The chart below shows that, over the last 11 months, the TSX climbed while the bottom fell out of the Chinese iron ore market. The obvious question for Canadian investors is, after five years where Canadian equities piggybacked off Chinese growth, how long can this divergence go on?
A look at the primary drivers of the domestic benchmark’s 21.1 per cent return since the end of June 2013 suggests that while there are no guarantees, the decoupling of Canadian equities from Chinese growth is sustainable.
The S&P/TSX Health Care index, dominated by Valeant Pharmaceuticals International Inc., was the top performing market sector for the period, rising 32.4 per cent. Industrials, helped by the rails and Magna International Inc, and energy stocks followed close behind.
Unsurprisingly, slower Chinese growth placed the S&P/TSX Materials index among the worst performers; the index climbed only 4.1 per cent.
In terms of individual companies, bank stocks dominated the list of the largest positive contributors to the benchmark's returns. Toronto-Dominion Bank, Royal Bank of Canada, Bank of Montreal, Canadian Imperial Bank of Commerce and Bank of Nova Scotia are all in the top ten.

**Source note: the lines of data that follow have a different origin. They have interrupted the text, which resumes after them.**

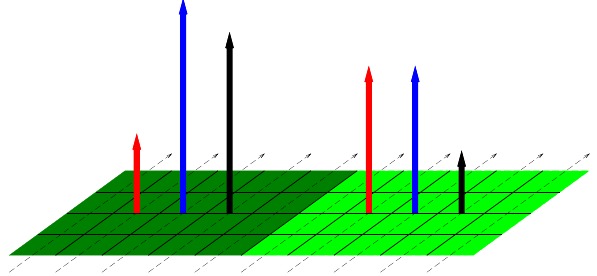
Fig. 1. Schematic overview of the heterogeneous surface conditions for the numerical experiments performed by DALES. The simulated domain is split into forest and savannah patches. Over the rela- tively cold and wet forest patch the sensible heat flux is lower than over the relatively warm and dry savannah patch, but the latent heat flux is higher. The emission of isoprene is highest over the forest. Over the whole domain the total isoprene emission and surface heat fluxes are kept the same as the case with homogeneous surface con- ditions. For both terrains the sum of the latent and sensible heat fluxes is the same. Generated statistics are averaged in the direction perpendicular to the direction of heterogeneity.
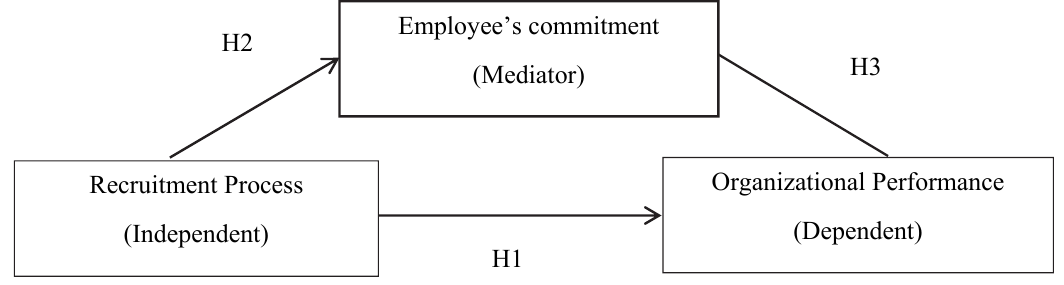
Fig. 1. The mediation model (Recruitment Process, Employee’s commitment, and Organizational Per-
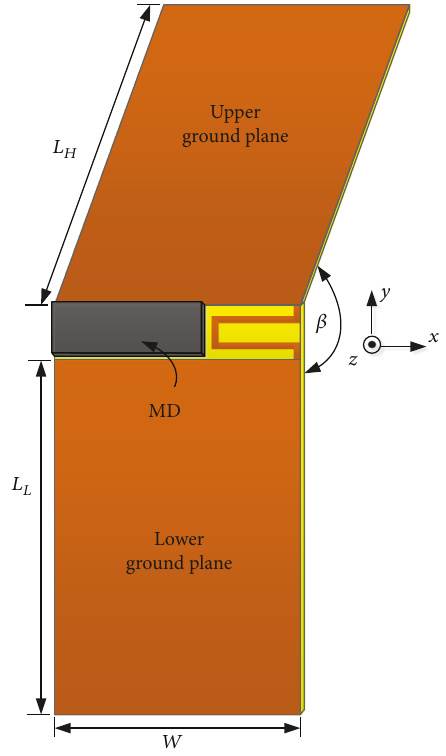
Figure 4: The geometry of the proposed meander line antenna (MLA) with MD (not to scale).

Recent equity returns imply that the TSX is perfectly capable of rising while China slows. The banks, health care stocks, railways and auto parts stocks that have shoved the benchmark higher are only marginally affected by emerging markets growth, if at all.
The primary economic forces behind equity returns have changed, and so have the risk factors. The domestic benchmark has shown it can withstand a slowing China. The current performance leaders, however, will depend on further strength in the Canadian housing market and an expanding U.S. economy to maintain growth levels.